== PROMPT ==
Please reproduce all of the lines below word for word, and leave the pictures out of your answer.
____
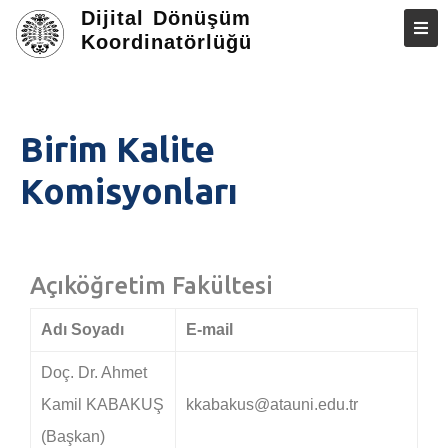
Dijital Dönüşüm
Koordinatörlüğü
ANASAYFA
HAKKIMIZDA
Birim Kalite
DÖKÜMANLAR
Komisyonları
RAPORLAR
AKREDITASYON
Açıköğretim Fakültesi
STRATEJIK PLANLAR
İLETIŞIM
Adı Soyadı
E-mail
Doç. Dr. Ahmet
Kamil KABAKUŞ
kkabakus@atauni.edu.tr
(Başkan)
____
== SOLUTION TO THIS TASK ==
Dijital Dönüşüm
Koordinatörlüğü
ANASAYFA
HAKKIMIZDA
Birim Kalite
DÖKÜMANLAR
Komisyonları
RAPORLAR
AKREDITASYON
Açıköğretim Fakültesi
STRATEJIK PLANLAR
İLETIŞIM
Adı Soyadı
E-mail
Doç. Dr. Ahmet
Kamil KABAKUŞ
kkabakus@atauni.edu.tr
(Başkan)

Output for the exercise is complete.